鎌倉時代末期から土豪的名主層による在地違乱の動きが顕著になってきた。 吉岡保は室町期に入り青蓮院門跡領に寄進されて吉岡庄となる。(高草郡で庄園となったのは、史料上から確認できるのは吉岡保のみ)

吉岡氏は吉岡を本拠とする有力国人で、鎌倉寺領の代官を勤めていたと推定される。

永享2年(1430)の東福寺領因幡国古海郷年貢注文(東福寺文書)には、前年分の年貢未達者のなかに徳尾右衛門・有富の地名を冠した地侍の名がみえる。 一方、文明6年(1474)頃には吉岡左近将監が、鎌倉寺領という口実で吉岡庄(吉岡保)を領地したため、青蓮院門跡雑掌から訴えられている。
文和元年(1352)以降因幡国を実質的に掌握した山名時氏は、感応の擾乱ののち貞治3年(1364)因幡守護に任じられ、高草郡も山名氏の支配下に入った。

山名氏はその後、国府(現国府町)近辺から高草郡内布施に守護所を移した。これにより因幡国の政治的中心は高草郡に移った。
「因幡志」は文正元年(1466)山名勝豊 が布施天神山に城を築いたとしているがその根拠はない、因幡守護山名氏の居城として布施天神山城が史料上明確に記されるのは、 永正10年(1513)の北川与三左衛門尉宛ての山名豊頼感状(北川家文書)から。

大永2年(1522)には但馬守護山名誠豊と結ぶ勢力と因幡守護山名豊治との間で布施仙林寺付近で合戦が行われている。(山名豊治感状 中村文書)

豊治の急死後、豊治の従弟の山名誠通が天神山城に入り因幡守護を称した。誠通は誠の一字を但馬守護山名誠豊から申受けたといわれ(因幡民談記)、但馬山名氏の力を背景に大永末年から享禄(1528-32) の間に因幡山名氏を継承、八上郡などへ支配圏を次第に拡大したとみられる。。

記録データ -
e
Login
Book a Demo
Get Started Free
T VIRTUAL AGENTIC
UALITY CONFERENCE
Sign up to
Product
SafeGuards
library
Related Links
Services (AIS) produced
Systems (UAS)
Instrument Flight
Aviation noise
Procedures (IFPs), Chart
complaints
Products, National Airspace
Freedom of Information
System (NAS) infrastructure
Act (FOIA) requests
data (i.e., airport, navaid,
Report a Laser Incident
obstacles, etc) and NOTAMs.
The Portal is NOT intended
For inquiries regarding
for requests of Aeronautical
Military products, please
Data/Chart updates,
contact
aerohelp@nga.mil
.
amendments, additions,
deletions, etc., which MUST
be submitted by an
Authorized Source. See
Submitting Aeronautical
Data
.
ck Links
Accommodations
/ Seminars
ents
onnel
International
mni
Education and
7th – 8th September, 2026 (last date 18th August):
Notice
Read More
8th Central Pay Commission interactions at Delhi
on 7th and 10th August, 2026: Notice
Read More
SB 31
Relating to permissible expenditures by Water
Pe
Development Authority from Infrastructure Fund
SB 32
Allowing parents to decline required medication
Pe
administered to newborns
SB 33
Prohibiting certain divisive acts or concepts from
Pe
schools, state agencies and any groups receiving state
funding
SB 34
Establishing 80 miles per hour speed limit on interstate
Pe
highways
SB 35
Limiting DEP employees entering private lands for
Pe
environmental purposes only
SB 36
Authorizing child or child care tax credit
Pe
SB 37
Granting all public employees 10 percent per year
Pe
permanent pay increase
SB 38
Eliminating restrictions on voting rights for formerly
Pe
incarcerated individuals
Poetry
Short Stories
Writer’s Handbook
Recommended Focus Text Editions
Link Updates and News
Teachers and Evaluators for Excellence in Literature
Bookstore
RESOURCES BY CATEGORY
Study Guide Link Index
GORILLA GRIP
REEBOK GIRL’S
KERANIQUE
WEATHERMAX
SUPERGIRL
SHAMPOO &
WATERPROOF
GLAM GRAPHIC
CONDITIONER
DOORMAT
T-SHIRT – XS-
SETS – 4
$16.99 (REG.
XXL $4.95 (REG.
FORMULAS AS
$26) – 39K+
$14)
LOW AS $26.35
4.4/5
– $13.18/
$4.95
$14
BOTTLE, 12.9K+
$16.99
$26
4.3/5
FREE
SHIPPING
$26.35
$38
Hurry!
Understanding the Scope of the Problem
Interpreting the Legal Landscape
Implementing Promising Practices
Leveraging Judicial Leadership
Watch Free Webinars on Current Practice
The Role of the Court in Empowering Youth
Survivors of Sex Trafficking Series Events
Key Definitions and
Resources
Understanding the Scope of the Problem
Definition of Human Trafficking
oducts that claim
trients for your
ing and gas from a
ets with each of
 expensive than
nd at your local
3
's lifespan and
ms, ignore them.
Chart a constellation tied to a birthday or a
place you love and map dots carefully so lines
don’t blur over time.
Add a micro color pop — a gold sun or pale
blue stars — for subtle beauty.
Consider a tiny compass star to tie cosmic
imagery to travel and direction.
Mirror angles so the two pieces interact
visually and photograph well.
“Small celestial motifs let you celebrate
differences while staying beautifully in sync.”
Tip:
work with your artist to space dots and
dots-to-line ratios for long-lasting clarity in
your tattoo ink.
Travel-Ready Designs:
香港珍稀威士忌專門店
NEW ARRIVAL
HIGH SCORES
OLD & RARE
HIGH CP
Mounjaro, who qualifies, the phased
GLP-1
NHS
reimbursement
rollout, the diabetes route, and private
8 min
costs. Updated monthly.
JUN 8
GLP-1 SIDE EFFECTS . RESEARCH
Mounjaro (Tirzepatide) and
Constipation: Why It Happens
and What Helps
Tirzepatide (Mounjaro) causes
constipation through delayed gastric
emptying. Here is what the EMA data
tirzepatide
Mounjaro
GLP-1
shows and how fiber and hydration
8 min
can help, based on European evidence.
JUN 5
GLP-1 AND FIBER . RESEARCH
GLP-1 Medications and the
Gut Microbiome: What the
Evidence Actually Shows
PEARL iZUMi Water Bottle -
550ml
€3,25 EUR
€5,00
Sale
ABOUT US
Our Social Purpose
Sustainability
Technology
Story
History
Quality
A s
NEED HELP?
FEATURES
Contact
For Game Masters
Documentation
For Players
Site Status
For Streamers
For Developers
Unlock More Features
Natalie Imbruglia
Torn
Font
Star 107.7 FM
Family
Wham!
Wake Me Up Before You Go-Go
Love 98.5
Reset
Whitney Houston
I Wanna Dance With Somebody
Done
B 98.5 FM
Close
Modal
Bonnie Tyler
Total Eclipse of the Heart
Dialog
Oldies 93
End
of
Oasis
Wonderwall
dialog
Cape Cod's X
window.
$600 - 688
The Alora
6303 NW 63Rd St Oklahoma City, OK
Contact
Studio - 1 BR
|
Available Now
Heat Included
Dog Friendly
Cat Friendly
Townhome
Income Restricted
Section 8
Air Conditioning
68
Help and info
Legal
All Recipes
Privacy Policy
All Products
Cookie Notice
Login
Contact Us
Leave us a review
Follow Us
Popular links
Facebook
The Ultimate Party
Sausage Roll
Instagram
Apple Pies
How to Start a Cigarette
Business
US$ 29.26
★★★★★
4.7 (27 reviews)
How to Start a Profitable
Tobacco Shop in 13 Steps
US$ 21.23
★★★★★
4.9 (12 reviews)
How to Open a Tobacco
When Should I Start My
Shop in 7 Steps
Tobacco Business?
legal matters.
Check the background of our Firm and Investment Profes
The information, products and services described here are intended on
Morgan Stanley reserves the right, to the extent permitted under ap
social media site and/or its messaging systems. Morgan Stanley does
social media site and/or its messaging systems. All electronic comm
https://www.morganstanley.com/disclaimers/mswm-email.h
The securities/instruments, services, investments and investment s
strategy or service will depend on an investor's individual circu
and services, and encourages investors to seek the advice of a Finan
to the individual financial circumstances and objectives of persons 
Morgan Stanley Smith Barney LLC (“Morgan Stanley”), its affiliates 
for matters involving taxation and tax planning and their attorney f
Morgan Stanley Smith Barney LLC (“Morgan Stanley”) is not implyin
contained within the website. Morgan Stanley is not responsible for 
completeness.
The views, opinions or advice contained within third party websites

必要な作業 -
高草郡の中世史を述べた文章から、「文和元年(1352)以降因幡」で始まり「行われている。(山名豊治感状 中村文書)」に至るまでの部分を一字も変えずに抜き出しなさい。

演習の解答 -
文和元年(1352)以降因幡国を実質的に掌握した山名時氏は、感応の擾乱ののち貞治3年(1364)因幡守護に任じられ、高草郡も山名氏の支配下に入った。

山名氏はその後、国府(現国府町)近辺から高草郡内布施に守護所を移した。これにより因幡国の政治的中心は高草郡に移った。
「因幡志」は文正元年(1466)山名勝豊 が布施天神山に城を築いたとしているがその根拠はない、因幡守護山名氏の居城として布施天神山城が史料上明確に記されるのは、 永正10年(1513)の北川与三左衛門尉宛ての山名豊頼感状(北川家文書)から。

大永2年(1522)には但馬守護山名誠豊と結ぶ勢力と因幡守護山名豊治との間で布施仙林寺付近で合戦が行われている。(山名豊治感状 中村文書)